We are often asked about how easy it is to “set-up” a Limited Liability Company in Indiana.  The response, in all reality, is easy.  Really easy.  By filling out a few forms for the Secretary of State, you can have an LLC within a few days of application.

But the true reason entrepreneurs seek an attorney for their start-up is not to simply create the LLC.  If that’s all the client wanted, they would buy “Incorporating for Dummies” and go along with their business venture as they see fit.  The purpose for seeking an attorney is to draft a complete Operating Agreement that acts as your business’s governing document.

The Operating Agreement can be as simple as a one page document to as complex as the Internal Revenue Code.  The following are a few provisions, however, that every Operating Agreement should have, regardless of complexity, size or business purpose.

Dissolution and Winding Up

It is important to hash out prior to the creation of your entity how you will dissolve that entity if the entity fails or runs it’s course.  The reason behind this is pretty obvious; when the time comes that the business is failing, the last thing on your mind will be an orderly, responsible dissolution of the company.  Planning ahead for this will save time, money and relationships between business partners.

Transfer of Membership

You may need to discuss the transfer of ownership in any entity.  Often times, Members of an LLC will wish to have first rights of refusal over any transfer of membership.  These provisions will help protect the distribution of future interests to certain individuals, and allow for the already vested Members to have an opportunity to buy out the share of membership attempting to be transferred.

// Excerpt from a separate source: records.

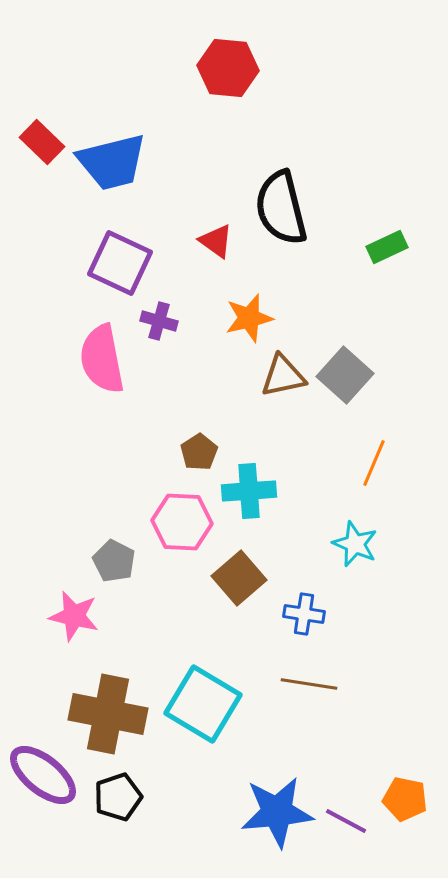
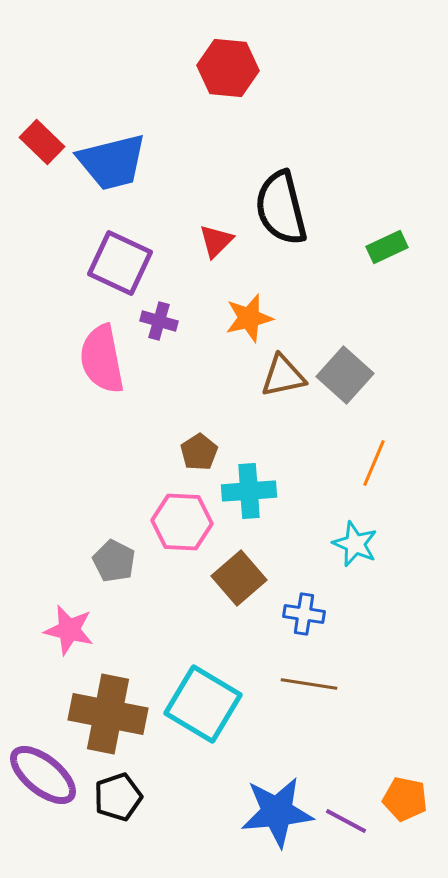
red triangle: rotated 39 degrees clockwise
pink star: moved 5 px left, 14 px down
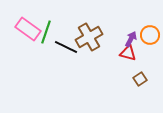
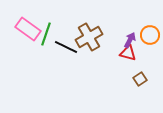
green line: moved 2 px down
purple arrow: moved 1 px left, 1 px down
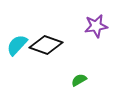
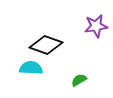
cyan semicircle: moved 14 px right, 23 px down; rotated 50 degrees clockwise
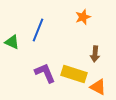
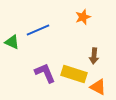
blue line: rotated 45 degrees clockwise
brown arrow: moved 1 px left, 2 px down
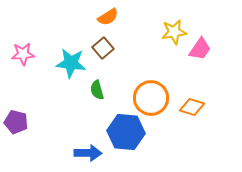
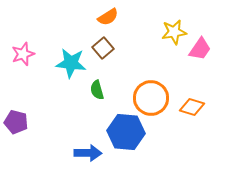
pink star: rotated 15 degrees counterclockwise
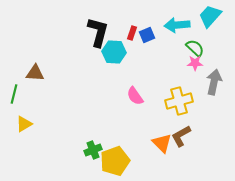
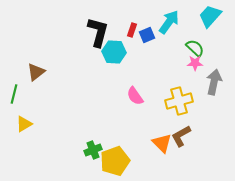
cyan arrow: moved 8 px left, 3 px up; rotated 130 degrees clockwise
red rectangle: moved 3 px up
brown triangle: moved 1 px right, 1 px up; rotated 42 degrees counterclockwise
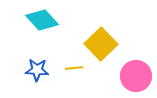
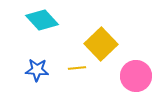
yellow line: moved 3 px right
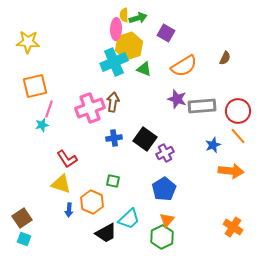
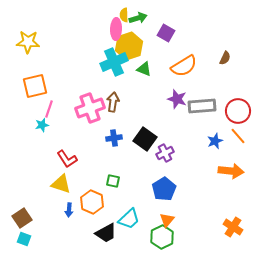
blue star: moved 2 px right, 4 px up
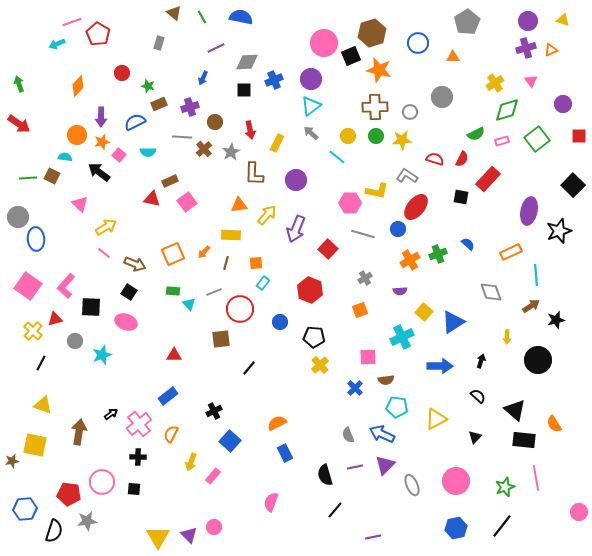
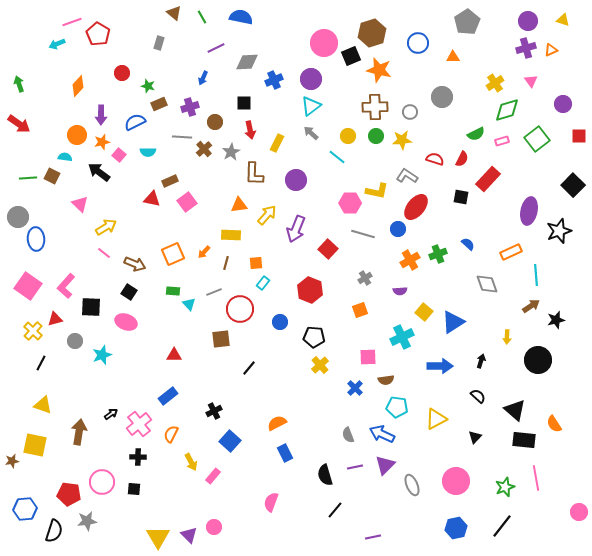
black square at (244, 90): moved 13 px down
purple arrow at (101, 117): moved 2 px up
gray diamond at (491, 292): moved 4 px left, 8 px up
yellow arrow at (191, 462): rotated 48 degrees counterclockwise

Qualified Income Offset Provision

The Qualified Income Offset (or “QIO”) provision saves Members of an LLC a lot of tax grief and expense.  The purpose of the provision is to protect the Member from unanticipated distributions of expenses and deductions that drive the Member’s capital account below zero.  This provision forces the accounting to automatically apply revenue and income to the Member’s account first until his account reaches, or goes above, zero.

But why is this necessary? 

If your LLC’s Operating Agreement does not include a QIO, then come tax day you’ll be in for a rude awakening.  Without the QIO, your allocations may not have substantial economic effect, and without substantial economic effect, the IRS will not respect your allocations.  This can throw your entire accounting plan out the window, and require you to pay an inordinate amount in taxes that you otherwise were not expecting to have to pay.  This, of course, will be avoided if you choose to be taxed as a corporation under Subchapter C of the Internal Revenue Code.

Minimum Gain Chargeback (“MGC”)

If you’re going to pledge collateral for a loan that you will not be personally guaranteeing (often times advisable), then you will need an MGC provision.  This provision is required to be included in your agreement if you want to allocate in any other manner other than the default allocation method based on your interest in your entity.

These four provisions can save you a lot of headaches when it comes to your business entity.  Without them, you risk large problems in the future that could potentially cripple all of your hard work.